What to produce –
Please reproduce the records from the start up to and including the line with "text_box Overflow happens", substituting "enclosing rectangle" for "bounding box" and leaving everything else unchanged.

═══ Record set ═══

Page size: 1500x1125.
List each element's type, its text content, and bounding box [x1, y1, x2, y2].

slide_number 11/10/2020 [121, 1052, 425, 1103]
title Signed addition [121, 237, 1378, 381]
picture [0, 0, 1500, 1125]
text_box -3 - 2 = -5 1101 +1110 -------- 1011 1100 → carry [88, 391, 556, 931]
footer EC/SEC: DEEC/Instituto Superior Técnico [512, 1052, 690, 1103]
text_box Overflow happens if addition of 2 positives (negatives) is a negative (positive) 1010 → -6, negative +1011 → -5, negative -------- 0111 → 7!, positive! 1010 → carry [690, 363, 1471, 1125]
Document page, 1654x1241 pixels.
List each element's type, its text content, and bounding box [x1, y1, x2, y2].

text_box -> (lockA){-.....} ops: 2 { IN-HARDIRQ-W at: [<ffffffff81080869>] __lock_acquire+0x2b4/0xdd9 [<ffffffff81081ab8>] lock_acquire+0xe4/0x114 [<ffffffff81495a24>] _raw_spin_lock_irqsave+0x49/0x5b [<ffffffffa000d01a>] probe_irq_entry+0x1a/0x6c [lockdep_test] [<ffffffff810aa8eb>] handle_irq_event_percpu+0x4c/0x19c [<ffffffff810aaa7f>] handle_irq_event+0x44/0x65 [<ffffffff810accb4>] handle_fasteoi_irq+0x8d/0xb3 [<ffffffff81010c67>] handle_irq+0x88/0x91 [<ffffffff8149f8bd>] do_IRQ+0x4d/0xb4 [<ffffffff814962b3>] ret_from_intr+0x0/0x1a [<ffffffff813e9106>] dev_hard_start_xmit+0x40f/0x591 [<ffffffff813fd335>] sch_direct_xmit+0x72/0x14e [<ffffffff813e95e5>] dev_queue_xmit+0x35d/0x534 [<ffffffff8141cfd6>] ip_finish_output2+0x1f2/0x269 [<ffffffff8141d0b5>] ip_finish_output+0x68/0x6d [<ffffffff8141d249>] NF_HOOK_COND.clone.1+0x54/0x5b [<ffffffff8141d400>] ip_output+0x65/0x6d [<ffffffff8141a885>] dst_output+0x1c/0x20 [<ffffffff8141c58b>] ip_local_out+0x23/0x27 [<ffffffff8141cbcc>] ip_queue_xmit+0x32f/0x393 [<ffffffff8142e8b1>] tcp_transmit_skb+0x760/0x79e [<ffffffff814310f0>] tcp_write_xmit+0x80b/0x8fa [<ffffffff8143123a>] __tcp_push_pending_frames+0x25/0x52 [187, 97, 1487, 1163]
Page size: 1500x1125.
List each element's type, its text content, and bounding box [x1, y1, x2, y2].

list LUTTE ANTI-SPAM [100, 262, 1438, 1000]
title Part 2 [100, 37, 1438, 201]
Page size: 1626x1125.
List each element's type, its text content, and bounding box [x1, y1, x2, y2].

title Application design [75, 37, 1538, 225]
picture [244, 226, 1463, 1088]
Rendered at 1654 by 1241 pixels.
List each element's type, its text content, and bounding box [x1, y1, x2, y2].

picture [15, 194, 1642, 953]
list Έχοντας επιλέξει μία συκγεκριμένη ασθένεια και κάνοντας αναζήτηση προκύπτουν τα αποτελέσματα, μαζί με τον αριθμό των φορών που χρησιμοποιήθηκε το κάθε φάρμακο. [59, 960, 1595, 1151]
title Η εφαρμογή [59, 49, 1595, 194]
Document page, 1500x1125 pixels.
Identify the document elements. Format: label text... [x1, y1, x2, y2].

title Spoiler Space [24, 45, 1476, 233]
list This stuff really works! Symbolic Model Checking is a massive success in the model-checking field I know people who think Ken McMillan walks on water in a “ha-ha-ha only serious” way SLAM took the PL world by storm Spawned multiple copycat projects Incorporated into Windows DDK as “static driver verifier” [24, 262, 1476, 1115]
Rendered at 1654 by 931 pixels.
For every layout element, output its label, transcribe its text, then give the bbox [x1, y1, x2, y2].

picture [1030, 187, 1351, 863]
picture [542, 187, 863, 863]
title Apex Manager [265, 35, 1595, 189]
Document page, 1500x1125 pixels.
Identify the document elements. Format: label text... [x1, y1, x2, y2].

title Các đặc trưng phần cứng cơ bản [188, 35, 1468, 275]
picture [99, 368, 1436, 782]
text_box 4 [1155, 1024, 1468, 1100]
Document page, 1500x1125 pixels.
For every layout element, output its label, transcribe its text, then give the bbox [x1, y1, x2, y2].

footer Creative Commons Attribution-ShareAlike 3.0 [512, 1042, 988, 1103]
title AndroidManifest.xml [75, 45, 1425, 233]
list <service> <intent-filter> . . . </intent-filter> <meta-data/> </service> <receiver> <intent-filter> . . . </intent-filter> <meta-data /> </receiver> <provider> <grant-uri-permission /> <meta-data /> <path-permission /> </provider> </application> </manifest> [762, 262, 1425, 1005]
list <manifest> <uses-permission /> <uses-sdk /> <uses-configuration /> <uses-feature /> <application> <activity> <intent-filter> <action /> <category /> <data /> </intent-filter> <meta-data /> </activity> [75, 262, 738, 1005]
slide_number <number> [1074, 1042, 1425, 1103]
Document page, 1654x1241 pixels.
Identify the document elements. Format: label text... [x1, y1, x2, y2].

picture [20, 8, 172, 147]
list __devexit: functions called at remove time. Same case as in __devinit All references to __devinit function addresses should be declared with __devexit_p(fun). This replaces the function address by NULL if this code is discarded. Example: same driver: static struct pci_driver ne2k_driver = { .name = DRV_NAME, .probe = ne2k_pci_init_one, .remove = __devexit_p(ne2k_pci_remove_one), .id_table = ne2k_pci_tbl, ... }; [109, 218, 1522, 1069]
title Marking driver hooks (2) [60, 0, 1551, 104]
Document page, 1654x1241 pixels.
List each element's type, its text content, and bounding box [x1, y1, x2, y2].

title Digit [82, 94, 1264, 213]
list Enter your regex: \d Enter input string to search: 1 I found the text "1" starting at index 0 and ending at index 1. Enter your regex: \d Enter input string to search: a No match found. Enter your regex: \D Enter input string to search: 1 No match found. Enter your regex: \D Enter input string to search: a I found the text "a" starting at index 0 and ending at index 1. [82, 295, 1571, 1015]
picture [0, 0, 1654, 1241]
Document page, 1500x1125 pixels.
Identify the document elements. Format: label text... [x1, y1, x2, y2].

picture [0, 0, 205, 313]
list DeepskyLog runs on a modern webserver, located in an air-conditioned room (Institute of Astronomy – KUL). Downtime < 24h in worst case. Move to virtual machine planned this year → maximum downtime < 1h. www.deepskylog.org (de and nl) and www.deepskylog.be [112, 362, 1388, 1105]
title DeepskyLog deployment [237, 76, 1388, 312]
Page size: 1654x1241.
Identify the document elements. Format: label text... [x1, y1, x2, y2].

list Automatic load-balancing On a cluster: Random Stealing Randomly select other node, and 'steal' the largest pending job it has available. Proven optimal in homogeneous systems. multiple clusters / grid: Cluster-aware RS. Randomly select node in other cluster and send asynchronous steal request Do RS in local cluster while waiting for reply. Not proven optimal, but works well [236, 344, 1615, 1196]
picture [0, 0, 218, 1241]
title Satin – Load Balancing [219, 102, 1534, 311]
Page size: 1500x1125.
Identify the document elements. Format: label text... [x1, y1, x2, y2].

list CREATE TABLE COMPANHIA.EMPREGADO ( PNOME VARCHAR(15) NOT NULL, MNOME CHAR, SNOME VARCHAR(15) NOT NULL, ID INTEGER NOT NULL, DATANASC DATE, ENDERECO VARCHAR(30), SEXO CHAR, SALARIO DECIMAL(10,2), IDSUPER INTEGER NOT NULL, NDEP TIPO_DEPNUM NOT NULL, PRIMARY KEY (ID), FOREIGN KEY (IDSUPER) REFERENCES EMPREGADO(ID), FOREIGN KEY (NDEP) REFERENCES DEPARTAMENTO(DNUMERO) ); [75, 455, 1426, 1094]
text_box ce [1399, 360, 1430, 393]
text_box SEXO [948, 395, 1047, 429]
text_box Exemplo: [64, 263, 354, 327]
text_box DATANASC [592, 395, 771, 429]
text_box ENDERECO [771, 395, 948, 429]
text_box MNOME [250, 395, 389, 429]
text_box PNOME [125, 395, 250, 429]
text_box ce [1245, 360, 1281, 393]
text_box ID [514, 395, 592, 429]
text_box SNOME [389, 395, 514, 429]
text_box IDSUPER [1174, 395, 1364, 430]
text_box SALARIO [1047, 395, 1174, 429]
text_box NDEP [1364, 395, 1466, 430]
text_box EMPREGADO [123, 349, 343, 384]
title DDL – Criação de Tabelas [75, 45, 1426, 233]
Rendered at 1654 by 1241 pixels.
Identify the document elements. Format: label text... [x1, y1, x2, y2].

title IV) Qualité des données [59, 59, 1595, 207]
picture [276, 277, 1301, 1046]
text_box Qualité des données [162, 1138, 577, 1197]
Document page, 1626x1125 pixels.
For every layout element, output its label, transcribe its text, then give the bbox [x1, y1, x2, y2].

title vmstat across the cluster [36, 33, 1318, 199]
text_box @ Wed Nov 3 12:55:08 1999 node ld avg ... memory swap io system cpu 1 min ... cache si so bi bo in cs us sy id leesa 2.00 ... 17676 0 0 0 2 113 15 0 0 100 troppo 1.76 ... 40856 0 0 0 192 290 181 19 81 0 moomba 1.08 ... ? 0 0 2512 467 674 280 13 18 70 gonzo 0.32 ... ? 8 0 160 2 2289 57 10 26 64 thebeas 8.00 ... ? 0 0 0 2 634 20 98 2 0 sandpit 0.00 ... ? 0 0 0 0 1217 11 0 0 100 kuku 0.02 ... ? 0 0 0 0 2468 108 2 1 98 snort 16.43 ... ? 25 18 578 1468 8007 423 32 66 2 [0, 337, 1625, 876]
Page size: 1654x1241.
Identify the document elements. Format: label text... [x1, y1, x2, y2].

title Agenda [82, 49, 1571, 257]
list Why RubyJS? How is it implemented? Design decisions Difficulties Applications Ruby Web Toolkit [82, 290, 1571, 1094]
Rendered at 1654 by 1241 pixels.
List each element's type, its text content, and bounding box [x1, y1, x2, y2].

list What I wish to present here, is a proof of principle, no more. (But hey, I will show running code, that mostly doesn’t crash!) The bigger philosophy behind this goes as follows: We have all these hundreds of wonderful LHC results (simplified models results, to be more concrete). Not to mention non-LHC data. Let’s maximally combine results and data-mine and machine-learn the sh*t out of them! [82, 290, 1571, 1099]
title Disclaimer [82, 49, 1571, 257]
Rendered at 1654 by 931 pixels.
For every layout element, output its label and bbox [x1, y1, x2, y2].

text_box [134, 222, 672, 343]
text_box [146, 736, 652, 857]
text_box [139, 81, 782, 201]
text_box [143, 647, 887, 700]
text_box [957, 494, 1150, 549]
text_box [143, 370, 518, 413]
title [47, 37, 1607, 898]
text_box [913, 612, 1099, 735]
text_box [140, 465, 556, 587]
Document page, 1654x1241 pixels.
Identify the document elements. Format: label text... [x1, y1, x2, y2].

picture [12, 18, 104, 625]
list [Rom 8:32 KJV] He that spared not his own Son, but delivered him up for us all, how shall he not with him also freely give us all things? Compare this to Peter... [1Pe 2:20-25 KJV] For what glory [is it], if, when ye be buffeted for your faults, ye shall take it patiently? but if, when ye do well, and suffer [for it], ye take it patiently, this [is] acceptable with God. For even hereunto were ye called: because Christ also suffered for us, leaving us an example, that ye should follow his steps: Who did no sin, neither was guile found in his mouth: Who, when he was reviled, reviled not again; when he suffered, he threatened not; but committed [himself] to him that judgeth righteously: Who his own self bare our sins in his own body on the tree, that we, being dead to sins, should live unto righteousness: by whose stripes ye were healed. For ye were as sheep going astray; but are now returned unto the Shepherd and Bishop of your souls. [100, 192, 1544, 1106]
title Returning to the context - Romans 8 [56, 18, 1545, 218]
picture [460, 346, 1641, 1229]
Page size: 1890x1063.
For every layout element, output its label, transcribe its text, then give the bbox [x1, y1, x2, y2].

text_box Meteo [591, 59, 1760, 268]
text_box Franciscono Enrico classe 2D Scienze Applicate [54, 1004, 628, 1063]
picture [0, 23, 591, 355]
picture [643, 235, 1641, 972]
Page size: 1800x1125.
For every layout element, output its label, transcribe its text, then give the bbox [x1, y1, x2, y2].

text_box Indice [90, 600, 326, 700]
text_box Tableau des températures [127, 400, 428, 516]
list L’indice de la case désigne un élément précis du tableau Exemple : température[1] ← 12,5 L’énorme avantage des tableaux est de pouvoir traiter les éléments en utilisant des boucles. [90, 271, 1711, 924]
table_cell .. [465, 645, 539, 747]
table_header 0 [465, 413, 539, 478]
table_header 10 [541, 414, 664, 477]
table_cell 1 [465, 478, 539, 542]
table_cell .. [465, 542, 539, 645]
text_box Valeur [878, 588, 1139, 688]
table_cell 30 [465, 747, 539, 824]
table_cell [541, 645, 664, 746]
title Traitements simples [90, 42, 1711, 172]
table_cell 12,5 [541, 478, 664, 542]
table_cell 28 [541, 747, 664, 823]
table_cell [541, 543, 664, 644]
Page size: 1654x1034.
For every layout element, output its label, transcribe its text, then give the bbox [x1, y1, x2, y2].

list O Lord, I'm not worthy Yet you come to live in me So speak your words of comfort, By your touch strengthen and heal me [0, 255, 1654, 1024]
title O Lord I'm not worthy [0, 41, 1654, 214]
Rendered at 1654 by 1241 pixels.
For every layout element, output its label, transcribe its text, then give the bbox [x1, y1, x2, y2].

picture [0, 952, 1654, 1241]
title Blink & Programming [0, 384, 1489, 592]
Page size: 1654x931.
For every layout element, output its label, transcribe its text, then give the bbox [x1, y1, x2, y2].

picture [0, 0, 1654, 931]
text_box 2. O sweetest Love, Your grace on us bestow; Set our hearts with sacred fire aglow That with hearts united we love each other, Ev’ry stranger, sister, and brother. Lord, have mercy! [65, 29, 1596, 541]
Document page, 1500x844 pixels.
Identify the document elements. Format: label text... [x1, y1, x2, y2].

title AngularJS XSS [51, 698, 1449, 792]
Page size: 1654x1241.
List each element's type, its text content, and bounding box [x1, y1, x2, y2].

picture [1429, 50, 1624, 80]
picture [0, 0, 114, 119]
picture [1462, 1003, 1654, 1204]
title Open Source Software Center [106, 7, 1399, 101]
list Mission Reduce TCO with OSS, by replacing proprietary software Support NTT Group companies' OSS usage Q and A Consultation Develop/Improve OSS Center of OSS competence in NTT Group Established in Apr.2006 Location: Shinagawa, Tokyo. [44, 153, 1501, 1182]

═══

Solution for this problem –
Page size: 1500x1125.
List each element's type, its text content, and enclosing rectangle [x1, y1, x2, y2].

slide_number 11/10/2020 [121, 1052, 425, 1103]
title Signed addition [121, 237, 1378, 381]
picture [0, 0, 1500, 1125]
text_box -3 - 2 = -5 1101 +1110 -------- 1011 1100 → carry [88, 391, 556, 931]
footer EC/SEC: DEEC/Instituto Superior Técnico [512, 1052, 690, 1103]
text_box Overflow happens if addition of 2 positives (negatives) is a negative (positive) 1010 → -6, negative +1011 → -5, negative -------- 0111 → 7!, positive! 1010 → carry [690, 363, 1471, 1125]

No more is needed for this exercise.